Bourne has been off of the grid since Ultimatum, still tortured with images and the disturbing emotions which comes from his dark, mysterious past. Nicky Parsons (Julia Stiles) emerges to hack the Black Ops files from Langley and discovers that “JB” has even more secrets than just being David Webb before entering ‘The Program.”
Bourne is reluctant to even meet Stiles and CIA surveillance is incredible and somewhat mesmerizing. Set against the realization that his father, Richard Webb, was an author of the program, assassinated in front of Bourne, trigger the desire to confront the CIA Director (Tommy Lee Jones) for answers and enact revenge on his father’s killer (Vincent Cassel).
Jones is juggling the roll out of his secret program with a Mark Zuckerberg inspired social media head played by Riz Ahmed (Nightcrawler) against the threat of Bourne going public with these secret files. Alicia Vikander is Jones’ right-hand agent, ambitious and idealistic, but gets sucked into the cant-and-mouse game very quickly.

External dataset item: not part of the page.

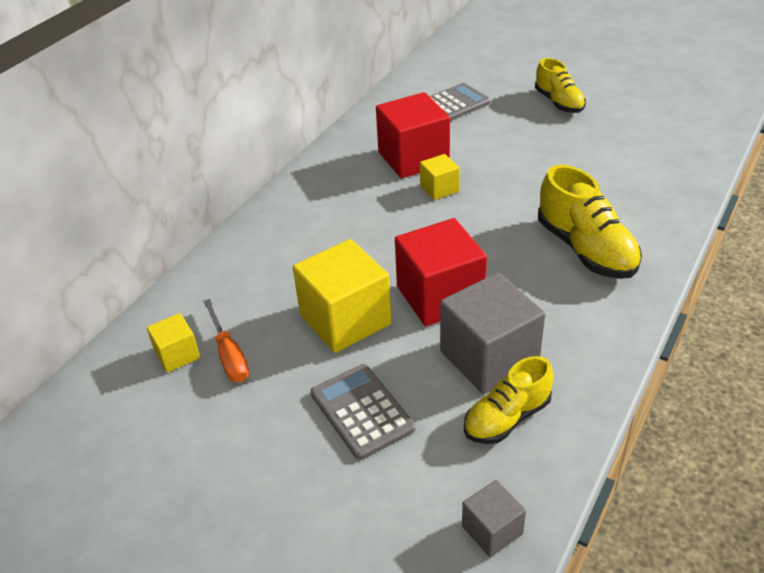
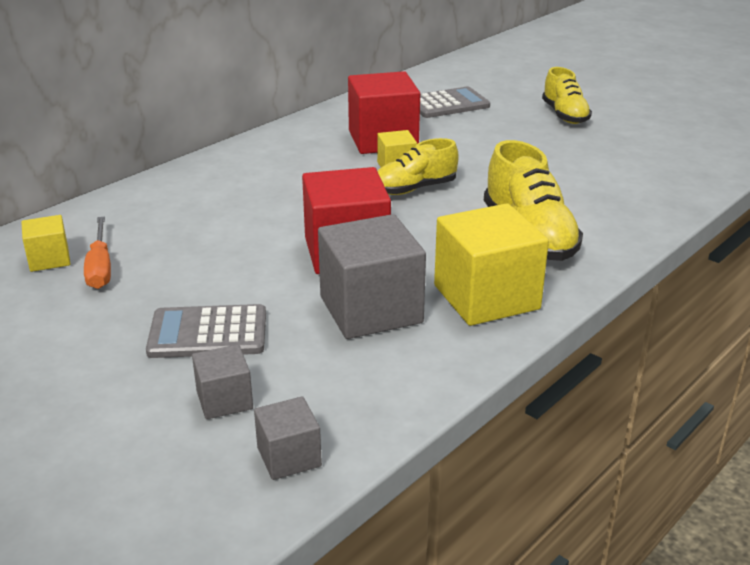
camera: 10 degrees right, 10 degrees down
(345, 319) = (235, 257): yellow cube -> yellow cube (486, 297)
(362, 411) = (208, 333): grey calculator -> grey calculator turned 75 degrees counterclockwise
(410, 482) = (224, 400): none -> grey cube
(507, 418) = (361, 363): yellow shoe -> yellow shoe (414, 189)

Continue to the next page for my SPOILER filled twist ending, which we never get and how the film really lets down the audience.
Jason Bourne is so contrived that it’s hard to believe this is Greengrass. Bourne easily races around the globe after the first segment of the film reveals that facial recognition technology and the U.S. highjacking of any and all electronic devices can and will be used to find their target.
Despite a couple of Edward Snowden references, the film stops short of implicating anything or anyone else in the real world. The Bush and Obama administrations get a pass, as do social media giants Google, Facebook and even Microsoft (read my ending critique on the next page).
The action is “good,” and by that I mean, it’s just good. This is a tame chapter in the Bourne saga and seems more like an inconvenience for Bourne to live out his days off of the grid rather than the trigger needed to bring more adventures to the screen.
Cassel’s “The Asset” is set up well to counter Bourne. His motivation to kill Bourne makes perfect sense, but then he doesn’t face him and we get the long winded car chase through Vegas just so they can finally face off.
Damon is great as always with a great cast. Jones is almost distracting (the bags under his eyes have bags) and Vikander seems restrained, or held back, delivering a sub-par performance compared to other work.